Migration helper script (migrate data sequentially in progressive token-range slices)

pravinbhat · pravinbhat · commit 2ceec35cd0fc · 2022-06-28T09:51:37.000-04:00
diff --git a/src/resources/migrate_data.sh b/src/resources/migrate_data.sh
@@ -0,0 +1,59 @@
+#! /bin/bash
+
+###########################################################################################################################
+#
+# This script can be used to Migrate data between Cassandra Clusters (including Astra) in chunks. It migrates data by
+# partition token ranges sequentially in progressive slices. It also helps to restart migration from a point where the
+# previous run might have stopped/failed for whatever reasons.
+#
+# *** IMP Note: Run this script using nohup in background using a logfile and tail the logfile to monitor progress ***
+# e.g.  nohup ./migrate_data.sh > logs/spark/migrate_data.out &
+#
+# To monitor migration progress, you could use the below command
+# grep "Running Migrate for Partition Range" logs/spark/migrate_data.out
+#
+###########################################################################################################################
+
+# Path to spark-submit
+SPARK_SUBMIT=/home/ubuntu/spark-2.4.8-bin-hadoop2.6/bin/spark-submit
+
+# Path to spark configuration for the table
+PROPS_FILE=/home/ubuntu/sparkConf.properties
+
+# Starting partition token (Default is Min possible value of a Cassandra token - min long value in Java).
+# Change this value only if you want to start from a custom partition token (e.g. when a migrate job failed midway)

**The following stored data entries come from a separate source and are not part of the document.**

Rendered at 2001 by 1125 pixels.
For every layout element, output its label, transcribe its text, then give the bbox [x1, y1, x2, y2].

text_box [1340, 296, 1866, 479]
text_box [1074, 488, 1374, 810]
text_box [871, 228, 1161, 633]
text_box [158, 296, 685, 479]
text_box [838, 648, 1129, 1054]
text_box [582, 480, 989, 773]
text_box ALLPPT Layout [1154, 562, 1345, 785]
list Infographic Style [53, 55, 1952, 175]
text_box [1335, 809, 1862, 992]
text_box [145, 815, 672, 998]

+S_IDX=-9223372036854775808
+
+# ** DO NOT CHANGE ANYTHING BELOW THIS **
+SLICE=999999999999999999
+
+echo "Starting Migration using $PROPS_FILE !!"
+
+# Migrate initial partition tokens from min-long to -9000000000000000000
+if [ $S_IDX -lt -9000000000000000000 ]
+then
+        E_IDX=-9000000000000000001
+        echo "Running Migrate for Partition Range $S_IDX to $E_IDX .."
+        $SPARK_SUBMIT --properties-file $PROPS_FILE --master "local[*]" --conf spark.migrate.source.minPartition=$S_IDX --conf spark.migrate.source.maxPartition=$E_IDX --class datastax.astra.migrate.Migrate migrate-*.jar
+        S_IDX=-9000000000000000000
+fi
+
+# Migrate partition tokens from -9000000000000000000 to 8999999999999999999 in slices of 1000000000000000000
+while [ $S_IDX -lt 9000000000000000000 ]
+do
+        if [ $S_IDX -gt 8223372036854775807 ]
+        then
+                E_IDX=8999999999999999999
+        else
+                E_IDX=$(( $S_IDX + $SLICE ))
+        fi
+        echo "Running Migrate for Partition Range $S_IDX to $E_IDX .."
+        $SPARK_SUBMIT --properties-file $PROPS_FILE --master "local[*]" --conf spark.migrate.source.minPartition=$S_IDX --conf spark.migrate.source.maxPartition=$E_IDX --class datastax.astra.migrate.Migrate migrate-*.jar
+        S_IDX=$(( $E_IDX + 1 ))
+done
+
+# Migrate final partition tokens from 9000000000000000000 to max-long
+E_IDX=9223372036854775807
+echo "Running Migrate for Partition Range $S_IDX to 9223372036854775807 .."
+$SPARK_SUBMIT --properties-file $PROPS_FILE --master "local[*]" --conf spark.migrate.source.minPartition=$S_IDX --conf spark.migrate.source.maxPartition=$E_IDX --class datastax.astra.migrate.Migrate migrate-*.jar
+echo "Completed Migration using $PROPS_FILE !!"